Imagine you are at an izakaya (dining bar), where you usually share all the dishes with everyone else in your party. (Don't worry, we don't share drinks!) You probably have to order at least four or five platters for a small group of two or three people, depending on your appetite. If you come in a big group, your order list surely gets long.
Ａt many chain izakaya they have menus full of photos, so you can order pointing at the pictures,
「これと、これと、これと、これ ください」 ( Kore to kore to kore to kore kudasai) = We'd like to have this, this, this and this, please.

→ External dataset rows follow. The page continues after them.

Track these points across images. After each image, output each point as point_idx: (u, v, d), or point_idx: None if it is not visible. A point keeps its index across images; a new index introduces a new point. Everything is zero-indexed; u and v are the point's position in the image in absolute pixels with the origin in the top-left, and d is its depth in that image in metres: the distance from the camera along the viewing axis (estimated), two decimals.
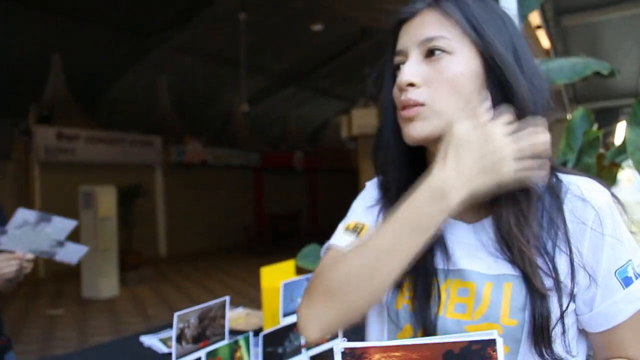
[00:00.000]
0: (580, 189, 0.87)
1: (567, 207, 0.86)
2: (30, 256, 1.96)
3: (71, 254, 2.10)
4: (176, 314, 1.27)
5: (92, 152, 11.87)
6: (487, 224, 0.89)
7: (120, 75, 12.26)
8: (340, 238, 0.97)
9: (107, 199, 9.35)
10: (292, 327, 1.56)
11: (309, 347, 1.59)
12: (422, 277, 0.89)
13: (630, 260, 0.84)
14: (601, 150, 2.61)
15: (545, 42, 5.76)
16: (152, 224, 13.99)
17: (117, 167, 12.24)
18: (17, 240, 1.92)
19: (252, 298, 7.12)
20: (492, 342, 0.55)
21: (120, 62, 11.86)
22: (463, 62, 0.87)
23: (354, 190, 1.10)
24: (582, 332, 0.89)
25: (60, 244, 2.05)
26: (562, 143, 2.87)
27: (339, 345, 0.61)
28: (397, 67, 0.93)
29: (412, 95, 0.87)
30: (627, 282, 0.83)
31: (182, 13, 11.01)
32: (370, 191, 1.06)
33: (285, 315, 1.58)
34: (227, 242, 16.12)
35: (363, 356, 0.59)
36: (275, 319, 1.61)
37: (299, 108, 18.34)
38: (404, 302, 0.90)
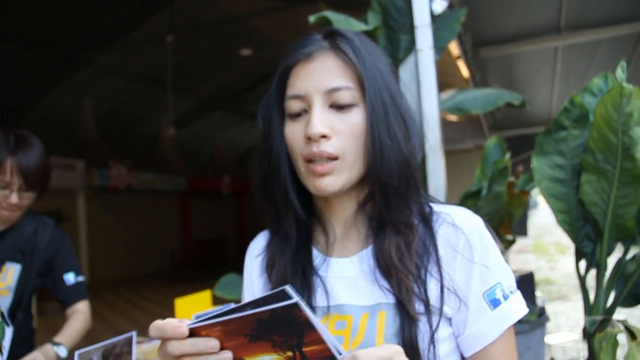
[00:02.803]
0: (451, 217, 0.92)
1: (439, 235, 0.91)
2: None
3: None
4: (77, 353, 1.21)
5: None
6: (370, 252, 0.93)
7: (43, 95, 11.80)
8: None
9: None
10: None
11: None
12: None
13: (499, 282, 0.89)
14: (512, 179, 2.72)
15: (464, 71, 5.96)
16: None
17: None
18: None
19: None
20: (294, 305, 0.59)
21: (43, 82, 11.42)
22: (363, 113, 0.90)
23: None
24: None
25: None
26: (478, 170, 2.98)
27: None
28: (295, 113, 0.92)
29: (326, 147, 0.87)
30: (495, 303, 0.88)
31: (108, 33, 10.75)
32: (256, 243, 1.11)
33: None
34: (152, 268, 15.71)
35: (193, 332, 0.66)
36: None
37: (226, 132, 18.20)
38: None
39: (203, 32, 11.37)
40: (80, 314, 2.15)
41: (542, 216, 34.70)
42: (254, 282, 1.08)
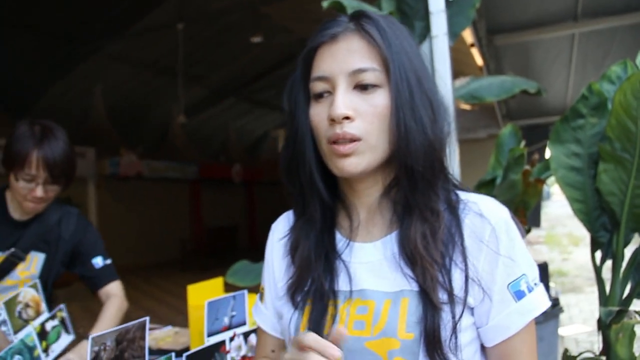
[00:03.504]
0: (478, 206, 0.91)
1: (465, 224, 0.90)
2: None
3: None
4: (90, 337, 1.21)
5: None
6: (394, 238, 0.92)
7: (52, 83, 11.83)
8: (257, 308, 1.12)
9: None
10: (217, 347, 1.51)
11: None
12: (318, 300, 0.93)
13: (524, 274, 0.88)
14: (527, 167, 2.69)
15: (478, 59, 5.91)
16: None
17: None
18: None
19: (188, 316, 6.97)
20: None
21: (53, 70, 11.45)
22: (388, 95, 0.89)
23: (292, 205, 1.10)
24: (483, 350, 0.93)
25: None
26: (492, 159, 2.94)
27: None
28: (319, 95, 0.91)
29: (349, 129, 0.87)
30: (519, 295, 0.88)
31: (118, 21, 10.74)
32: (278, 225, 1.11)
33: (210, 334, 1.53)
34: (163, 256, 15.75)
35: None
36: (202, 337, 1.56)
37: (238, 120, 18.18)
38: (306, 325, 0.93)
39: (213, 19, 11.33)
40: (114, 297, 2.16)
41: (555, 207, 34.53)
42: (275, 264, 1.08)
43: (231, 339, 1.56)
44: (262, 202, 20.32)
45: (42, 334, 1.76)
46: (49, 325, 1.81)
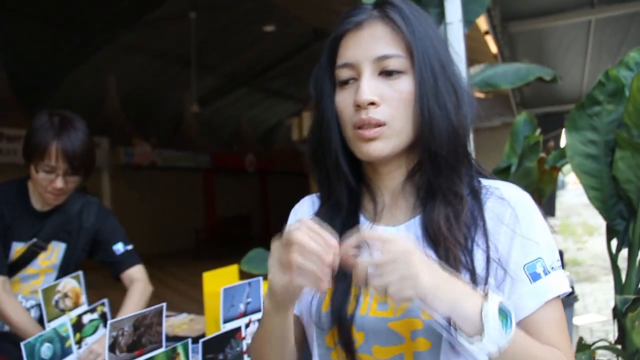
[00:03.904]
0: (500, 191, 0.93)
1: (487, 207, 0.92)
2: None
3: None
4: (109, 322, 1.22)
5: None
6: (417, 222, 0.94)
7: (66, 74, 11.87)
8: None
9: None
10: (233, 333, 1.52)
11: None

If you suddenly notice your 生ビール（nama bi-ru, or draft beer) jog is already empty, you can say:
「それから、生ビール、もう一杯 お願いします」 (Sorekara, nama bi-ru mo ippai onegaishimasu) = And, I'll have another beer, please)

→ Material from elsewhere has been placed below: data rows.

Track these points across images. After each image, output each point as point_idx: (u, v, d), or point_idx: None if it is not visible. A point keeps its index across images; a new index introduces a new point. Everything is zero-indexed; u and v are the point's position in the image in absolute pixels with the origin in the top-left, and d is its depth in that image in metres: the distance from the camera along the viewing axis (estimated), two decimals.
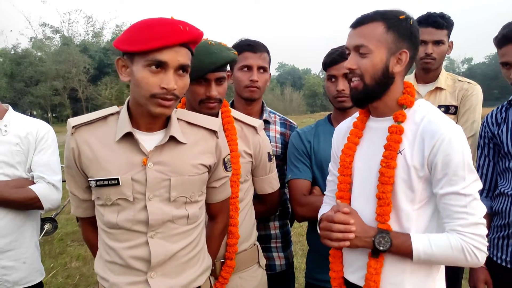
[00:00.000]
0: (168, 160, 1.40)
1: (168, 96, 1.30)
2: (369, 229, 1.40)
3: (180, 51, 1.30)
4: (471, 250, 1.31)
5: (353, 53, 1.42)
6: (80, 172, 1.45)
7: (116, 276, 1.42)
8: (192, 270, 1.47)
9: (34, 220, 2.11)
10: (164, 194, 1.40)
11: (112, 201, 1.39)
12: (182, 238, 1.44)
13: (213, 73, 1.72)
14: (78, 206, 1.55)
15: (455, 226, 1.32)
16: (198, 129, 1.49)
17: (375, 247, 1.37)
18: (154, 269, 1.40)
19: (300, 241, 5.28)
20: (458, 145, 1.32)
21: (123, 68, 1.36)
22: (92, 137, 1.42)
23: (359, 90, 1.42)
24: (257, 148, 1.89)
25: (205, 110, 1.75)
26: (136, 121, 1.41)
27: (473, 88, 2.46)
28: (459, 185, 1.31)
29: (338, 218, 1.39)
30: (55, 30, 44.37)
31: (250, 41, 2.23)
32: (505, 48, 1.84)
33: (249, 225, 1.89)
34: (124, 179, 1.37)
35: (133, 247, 1.39)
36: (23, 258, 2.02)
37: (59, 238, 5.77)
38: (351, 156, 1.53)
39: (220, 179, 1.58)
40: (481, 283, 1.95)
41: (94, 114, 1.47)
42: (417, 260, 1.35)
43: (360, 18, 1.42)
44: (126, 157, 1.39)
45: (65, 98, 38.39)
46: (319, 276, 2.01)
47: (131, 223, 1.39)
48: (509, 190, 1.85)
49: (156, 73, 1.28)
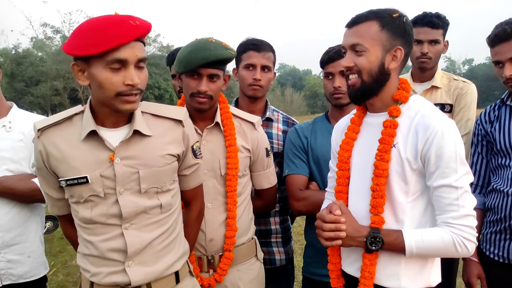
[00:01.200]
0: (135, 153, 1.44)
1: (133, 92, 1.34)
2: (361, 228, 1.43)
3: (135, 46, 1.32)
4: (461, 242, 1.35)
5: (350, 52, 1.46)
6: (50, 173, 1.48)
7: (96, 268, 1.47)
8: (168, 257, 1.51)
9: (39, 215, 2.15)
10: (135, 187, 1.44)
11: (85, 198, 1.43)
12: (157, 227, 1.49)
13: (206, 69, 1.76)
14: (53, 205, 1.59)
15: (447, 219, 1.36)
16: (163, 120, 1.52)
17: (368, 247, 1.41)
18: (131, 258, 1.44)
19: (299, 240, 5.30)
20: (451, 138, 1.36)
21: (80, 73, 1.36)
22: (59, 138, 1.45)
23: (357, 87, 1.46)
24: (255, 143, 1.93)
25: (195, 104, 1.80)
26: (100, 119, 1.44)
27: (468, 87, 2.50)
28: (451, 177, 1.35)
29: (329, 218, 1.44)
30: (56, 30, 44.26)
31: (255, 40, 2.27)
32: (497, 47, 1.87)
33: (247, 219, 1.93)
34: (93, 176, 1.41)
35: (109, 240, 1.44)
36: (28, 252, 2.06)
37: (59, 237, 5.79)
38: (349, 151, 1.57)
39: (190, 167, 1.61)
40: (474, 277, 1.99)
41: (59, 115, 1.49)
42: (410, 255, 1.39)
43: (354, 18, 1.47)
44: (93, 155, 1.42)
45: (65, 98, 38.30)
46: (316, 271, 2.05)
47: (105, 217, 1.43)
48: (502, 186, 1.89)
49: (118, 71, 1.31)
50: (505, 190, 1.87)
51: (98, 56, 1.29)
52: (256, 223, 2.06)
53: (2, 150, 2.01)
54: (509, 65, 1.84)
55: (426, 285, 1.45)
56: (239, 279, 1.87)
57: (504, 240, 1.88)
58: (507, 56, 1.83)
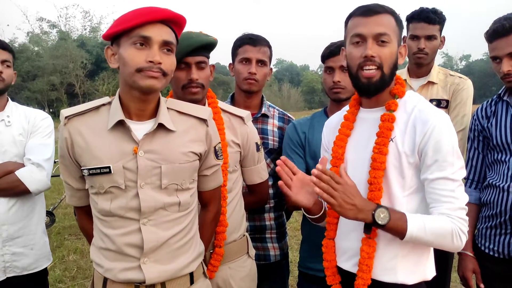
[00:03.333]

Then, please finish your order with this phrase:
「以上です」 (ijo desu) = That's all.
Otherwise, your waiter would not know whether he can leave right away or should stay for your new order.
This sentence is very useful and can be used everywhere. At the airport customs, you might be asked,「申告するものはありますか」 (shinkoku suru mono wa arimasuka?) =Anything to declare?
If you do, please declare. If they ask you 「他にありますか」 (hoka ni arimasuka?) = anything else?, you can simply answer "ijo desu."
As of Japanese izakaya, it is basically the place alcohol beverages are served, but they have soft drinks for non-drinkers. Since any izakaya has a wide variety of food, some people even bring their small children to have meals, though it is not recommended.